A gestão da jornada de trabalho é uma rotina do RH de qualquer empresa. Existem diversos tipos de controle de ponto para ajudar nessa tarefa, cada um com suas especificidades. Neste conteúdo, vamos apresentar as principais modalidades e refletir sobre qual pode ser a mais adequada para o seu negócio.
Atualmente, o RH adota um papel gradativamente mais estratégico nas empresas, o que gera a necessidade de ferramentas mais eficientes do que a antiga ficha de ponto. O controle de ponto é um instrumento de monitoramento dos colaboradores exigido pela legislação trabalhista, sendo utilizado para cálculos de salários, bancos de horas e faltas.
Os tipos de controle de jornada de trabalho podem ser divididos em quatro, diferenciados principalmente pela tecnologia empregada. Cada sistema atende necessidades diferentes da operação, do porte da empresa e do modelo de trabalho. Esses quatro tipos variam desde o registro manual até soluções 100% digitais, conforme o grau de modernidade adotado. Por isso, a escolha precisa levar em conta essas variáveis.
Controle manual: simplicidade e baixo custo
Para empresas com até 20 colaboradores, o controle de ponto manual é o mais barato. Essa modalidade não necessita de soluções contratadas: basta uma ficha que é preenchida e assinada pelo colaborador. O livro de ponto, que pode ser comprado em livrarias, padroniza o registro das informações.
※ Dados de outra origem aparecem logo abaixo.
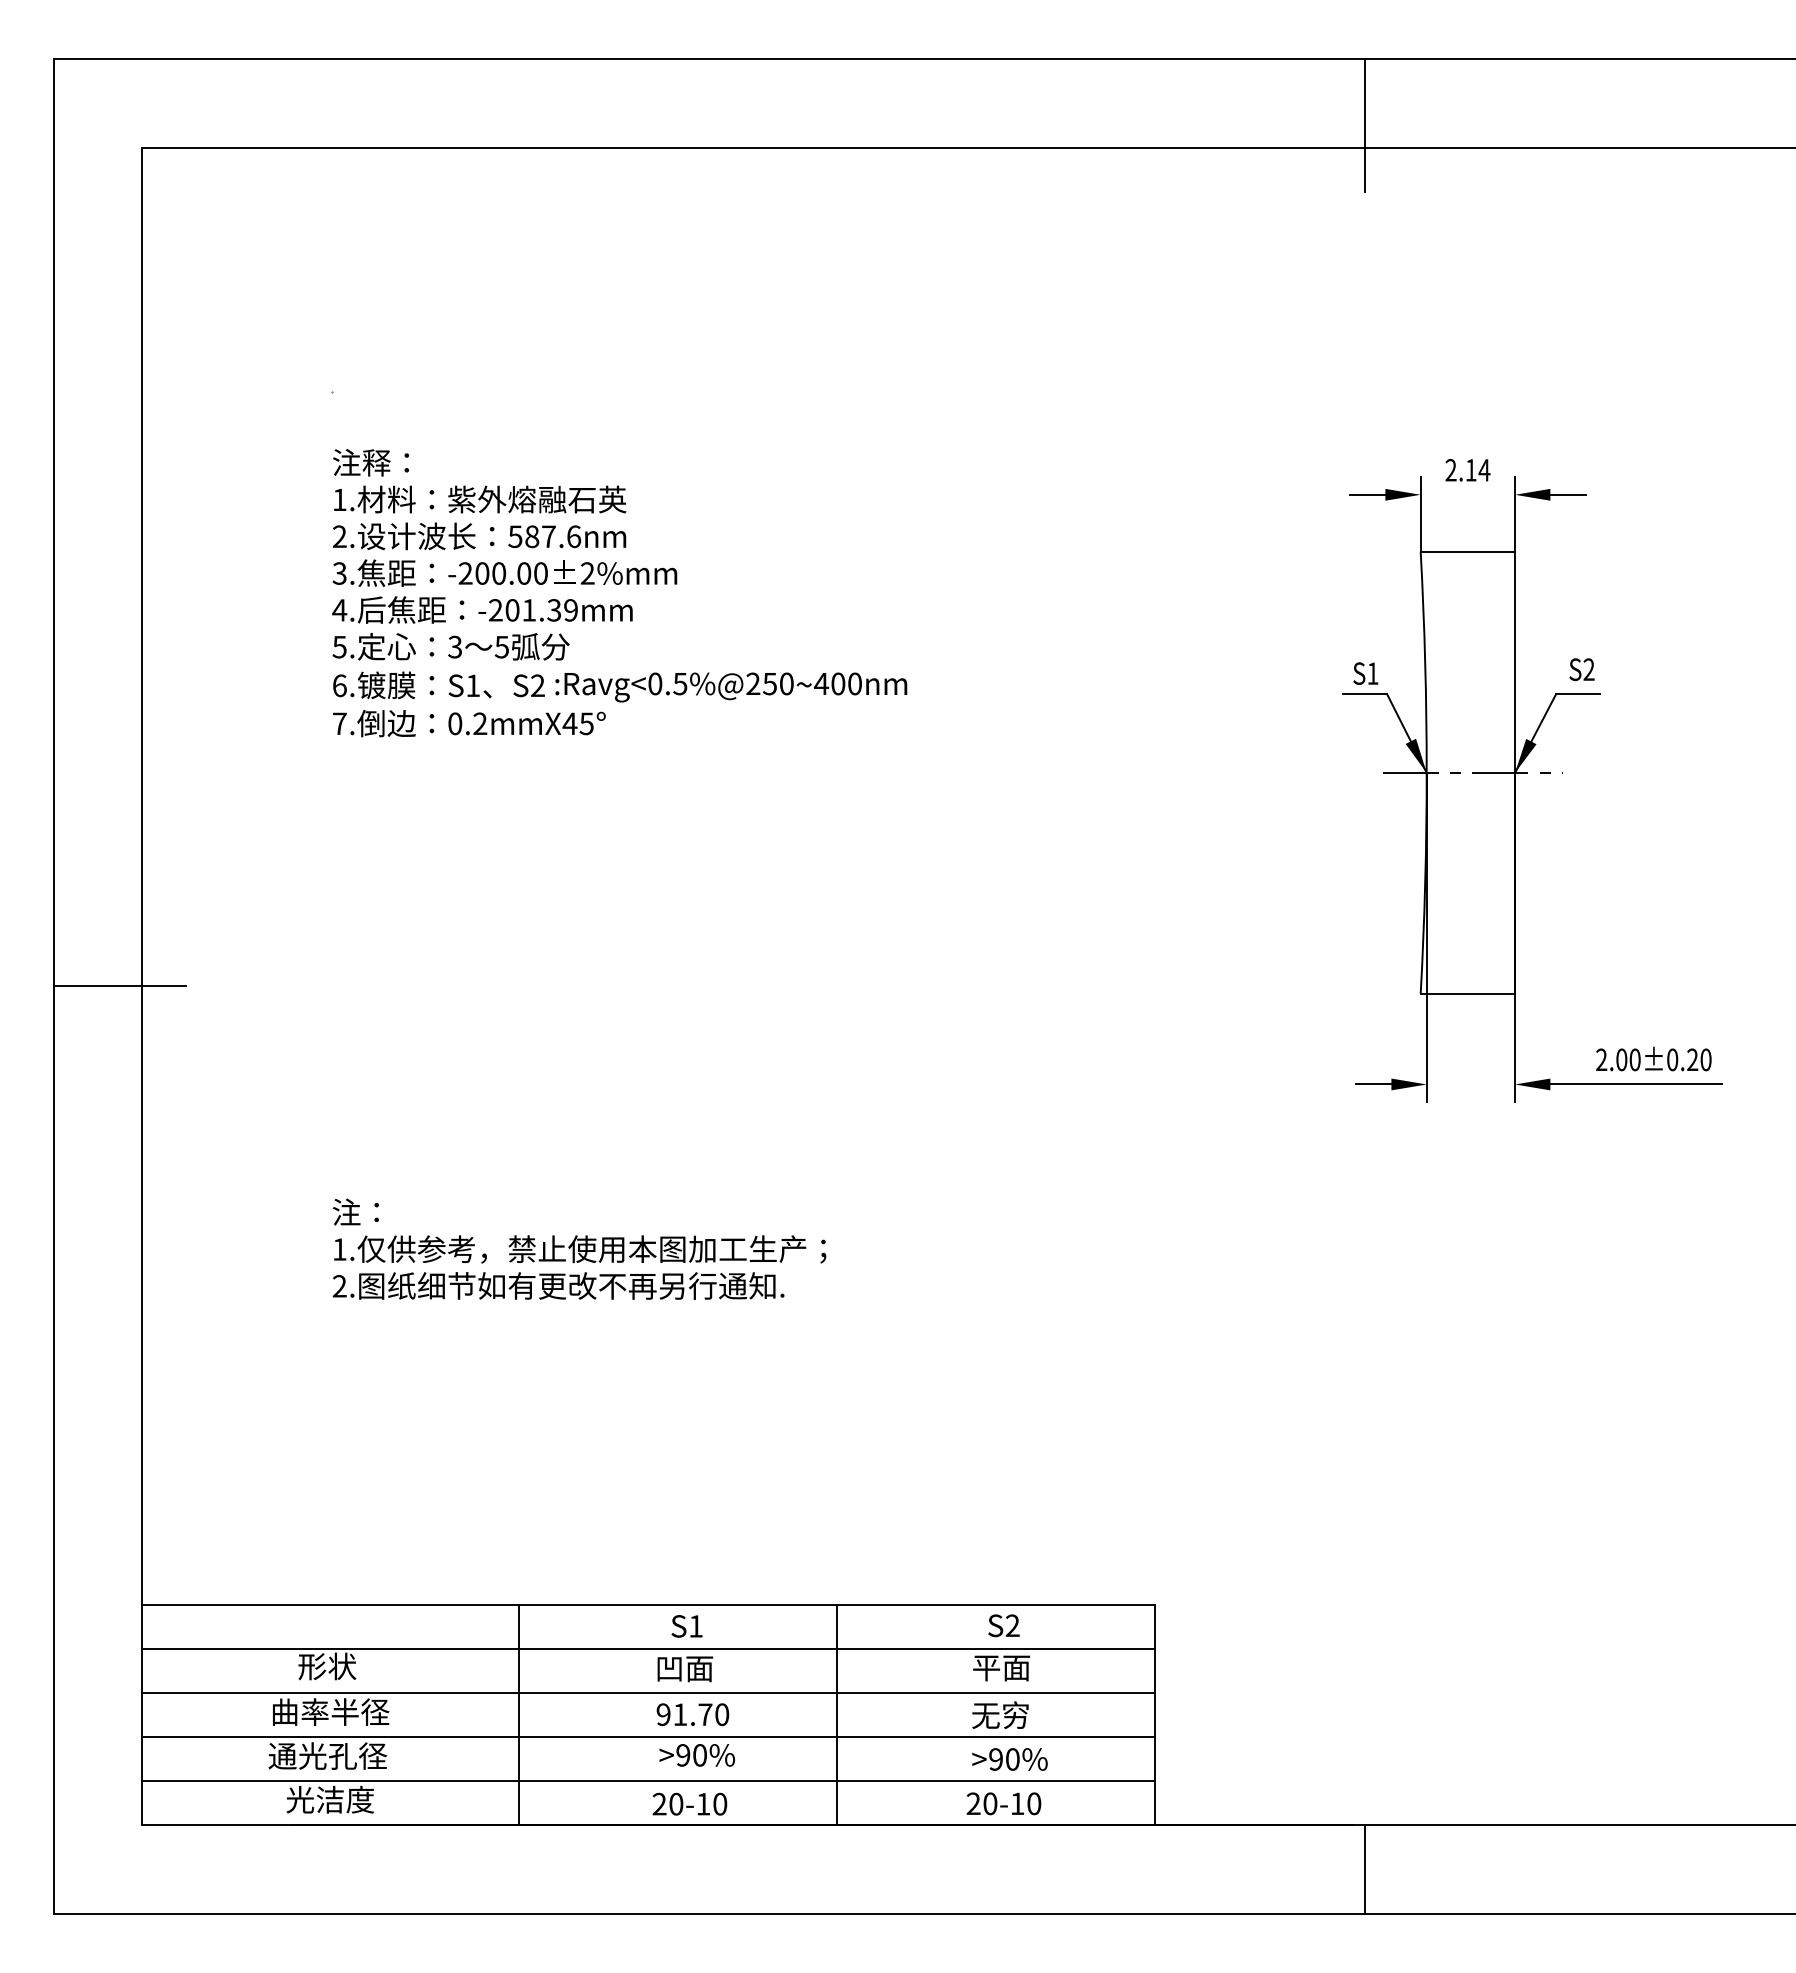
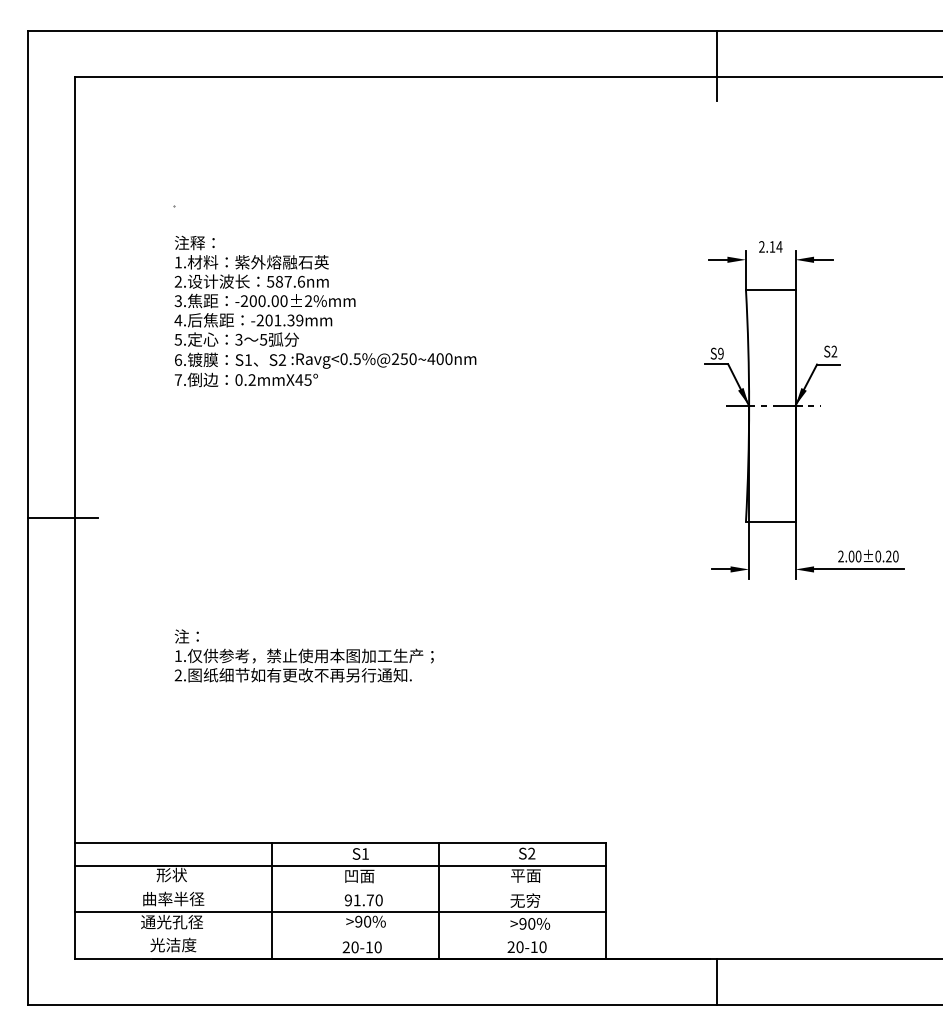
text: (1372, 673) -> (720, 353), S1 -> S9
line: (648, 1692) -> (340, 888), removed
line: (648, 1781) -> (340, 935), removed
Trata-se da forma mais antiga de gestão da jornada de trabalho, na qual o colaborador registra manualmente os horários de saída e entrada e assina, atribuindo validade jurídica ao documento. É um método válido para empresas com até 20 colaboradores, embora seja facilmente fraudado. Por ser manual, dá pouca segurança para a empresa e para os colaboradores, já que há margem para rasuras ou marcações incorretas. Essa característica exige atenção do RH, que deve fiscalizar a fidelidade dos registros.
Relógio de ponto: a evolução do registro
O ponto cartográfico, também chamado de relógio de ponto, é uma evolução da antiga forma de controle de ponto, conferindo maior precisão e confiabilidade nos dados registrados. Nesse modelo, cada colaborador conta com um cartão de ponto pessoal, que é recolhido mensalmente pelo RH. A expressão “bater ponto” surgiu justamente do processo em que trabalhadores inseriam uma ficha para impressão do horário.
Com essa sistemática, o registro passou a ser mais mecanizado, reduzindo a dependência de anotações exclusivamente manuais. Ainda assim, o relógio de ponto exige a presença física do colaborador para marcar a jornada.
Ponto eletrônico: tecnologia e segurança
O sistema de ponto eletrônico agregou tecnologias como leitura de cartões magnéticos e biometria. O uso da impressão digital proporcionou mais segurança ao empregador, reduzindo fraudes em que um colaborador batia o ponto para outro utilizando o cartão. Esse tipo de ocorrência era possível nos modelos anteriores, e a biometria surgiu como resposta a esse problema.
Porém, era necessário um alto investimento para a compra de equipamentos de acordo com a legislação e de softwares de controle de ponto para tratar as informações.
Ponto digital: a escolha do trabalho moderno
À medida que a forma de trabalho muda, os antigos métodos de gestão de jornada de trabalho acabam ficando defasados. No período pandêmico, empresas precisavam fazer o controle de ponto no home office; não fazia sentido fazer teletrabalho e precisar ir ao local de trabalho para bater o ponto usando a impressão digital. Dessa forma, o controle de ponto digital tem sido a escolha das empresas por oferecer maior facilidade e controle dos dados.
Essa modalidade permite que a marcação seja feita de qualquer lugar, sem a necessidade de deslocamento, o que se alinha ao modelo remoto de trabalho. Além disso, oferece maior facilidade e controle dos dados.
Como escolher o melhor controle de ponto
Os quatro tipos de controle – manual, cartográfico (relógio de ponto), eletrônico e digital – atendem a necessidades diferentes. O manual é indicado para microempresas, o relógio de ponto representa um passo intermediário, enquanto o eletrônico e o digital trazem mais segurança e comodidade.
É preciso avaliar:
- porte da empresa;
- modelo de trabalho;
- volume de colaboradores;
- exigências legais.
Em última análise, a decisão deve considerar tanto a realidade organizacional quanto as exigências legais. Não existe um tipo único e melhor; a decisão depende do contexto de cada negócio.